Quotes about Understanding
We have such a tendency to rush in, to fix things up with good advice. But we often fail to take the time to diagnose, to really, deeply understand the problem first. If I were to summarize in one sentence the single most important principle I have learned in the field of interpersonal relations, it would be this: Seek first to understand, then to be understood. This principle is the key to effective interpersonal communication.
— Stephen Covey
When relationships are strained and the air charged with emotion, an attempt to teach is often perceived as a form of judgment and rejection.
— Stephen Covey
True love is found in the affirmation of another person's identity and stewardship, in seeking his or her growth and good, not on interpreting all the other person's responses in terms of one's own needs, hungers, or desires.
— Stephen Covey
The person who is truly effective has the humility and reverence to recognize his own perceptual limitations and to appreciate the rich resources available through interaction with the hearts and minds of other human beings. That person values the differences because those differences add to his knowledge, to his understanding of reality. When we're left to our own experiences, we constantly suffer from a shortage of data.
— Stephen Covey
Listening involves patience, openness, and the desire to understand—highly developed qualities of character.
— Stephen Covey
As one successful parent said about raising children, 'Treat them all the same by treating them differently.
— Stephen Covey
It is much more ennobling to the human spirit to let people judge themselves than to judge them.
— Stephen Covey
I don't want to talk, to communicate, with someone who agrees with me; I want to communicate with you because you see it differently.
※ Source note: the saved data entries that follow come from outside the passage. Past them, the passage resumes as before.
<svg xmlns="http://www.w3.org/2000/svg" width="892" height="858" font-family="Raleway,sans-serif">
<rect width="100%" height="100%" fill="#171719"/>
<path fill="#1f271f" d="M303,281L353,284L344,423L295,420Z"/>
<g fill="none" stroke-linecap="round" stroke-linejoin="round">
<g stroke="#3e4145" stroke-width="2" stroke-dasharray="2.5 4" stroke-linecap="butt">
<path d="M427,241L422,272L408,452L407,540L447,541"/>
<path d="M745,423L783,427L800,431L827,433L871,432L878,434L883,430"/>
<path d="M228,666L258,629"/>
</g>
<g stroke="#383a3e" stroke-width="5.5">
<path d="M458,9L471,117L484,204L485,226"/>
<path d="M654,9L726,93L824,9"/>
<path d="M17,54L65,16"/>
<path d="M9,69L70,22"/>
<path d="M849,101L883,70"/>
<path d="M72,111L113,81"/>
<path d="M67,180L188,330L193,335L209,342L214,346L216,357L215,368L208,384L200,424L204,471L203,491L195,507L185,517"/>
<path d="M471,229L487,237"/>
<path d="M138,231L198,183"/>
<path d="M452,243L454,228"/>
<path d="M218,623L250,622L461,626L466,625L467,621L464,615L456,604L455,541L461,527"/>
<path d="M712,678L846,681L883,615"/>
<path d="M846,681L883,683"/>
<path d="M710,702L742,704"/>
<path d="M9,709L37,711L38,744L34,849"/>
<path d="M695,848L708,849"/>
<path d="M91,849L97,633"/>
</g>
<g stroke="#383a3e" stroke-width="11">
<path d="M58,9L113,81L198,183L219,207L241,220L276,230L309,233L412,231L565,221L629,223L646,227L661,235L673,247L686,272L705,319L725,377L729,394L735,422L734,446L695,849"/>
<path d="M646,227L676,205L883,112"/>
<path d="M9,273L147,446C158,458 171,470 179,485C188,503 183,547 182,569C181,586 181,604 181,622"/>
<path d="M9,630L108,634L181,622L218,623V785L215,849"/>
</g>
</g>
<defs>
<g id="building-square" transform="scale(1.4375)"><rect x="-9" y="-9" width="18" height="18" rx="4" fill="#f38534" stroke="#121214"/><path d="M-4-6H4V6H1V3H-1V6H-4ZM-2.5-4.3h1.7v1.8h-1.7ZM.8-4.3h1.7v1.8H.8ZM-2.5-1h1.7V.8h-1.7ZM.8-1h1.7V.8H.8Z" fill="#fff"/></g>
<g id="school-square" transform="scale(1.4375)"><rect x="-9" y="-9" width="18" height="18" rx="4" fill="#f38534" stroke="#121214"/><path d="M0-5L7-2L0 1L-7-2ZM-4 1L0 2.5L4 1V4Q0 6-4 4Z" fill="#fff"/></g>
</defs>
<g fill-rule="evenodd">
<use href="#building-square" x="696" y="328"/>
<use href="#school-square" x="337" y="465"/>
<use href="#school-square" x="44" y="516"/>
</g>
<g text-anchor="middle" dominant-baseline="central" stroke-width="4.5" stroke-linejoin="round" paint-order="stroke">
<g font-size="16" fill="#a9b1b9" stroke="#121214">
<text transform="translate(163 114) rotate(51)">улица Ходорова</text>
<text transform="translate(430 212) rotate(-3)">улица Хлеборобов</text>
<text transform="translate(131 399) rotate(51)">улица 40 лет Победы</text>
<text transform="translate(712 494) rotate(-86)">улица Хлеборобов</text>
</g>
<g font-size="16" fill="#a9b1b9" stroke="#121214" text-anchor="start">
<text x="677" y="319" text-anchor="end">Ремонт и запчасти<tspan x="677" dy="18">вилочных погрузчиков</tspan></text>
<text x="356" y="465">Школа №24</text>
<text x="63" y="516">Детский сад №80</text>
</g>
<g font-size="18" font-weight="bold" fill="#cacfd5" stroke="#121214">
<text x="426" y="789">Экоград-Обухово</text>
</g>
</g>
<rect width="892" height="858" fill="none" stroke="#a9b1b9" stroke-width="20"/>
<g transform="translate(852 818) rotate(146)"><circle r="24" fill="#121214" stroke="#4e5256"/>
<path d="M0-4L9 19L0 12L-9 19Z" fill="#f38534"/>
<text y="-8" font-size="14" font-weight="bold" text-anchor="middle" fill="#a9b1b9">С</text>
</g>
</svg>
I value that difference.
— Stephen Covey
When I say empathic listening, I mean listening with intent to understand. I mean seeking first to understand, to really understand. It's an entirely different paradigm. Empathic (from empathy) listening gets inside another person's frame of reference. You look out through it, you see the world the way they see the world, you understand their paradigm, you understand how they feel.
— Stephen Covey
There are times to teach and times not to teach. When relationships are strained and the air charged with emotion, an attempt to teach is often perceived as a form of judgment and rejection. But to take the child alone, quietly, when the relationship is good and to discuss the teaching or the value seems to have much greater impact.
— Stephen Covey
Communication is the most important skill in life. We spend most of our waking hours communicating. But consider this: You've spent years learning how to read and write, years learning how to speak. But what about listening? What training or education have you had that enables you to listen so that you really, deeply understand another human being from that individual's own frame of reference?
— Stephen Covey
Probably the most important deposit you could make would be just to listen, without judging or preaching or reading your own autobiography into what he says. Just listen and seek to understand. Let him feel your concern for him, your acceptance of him as a person.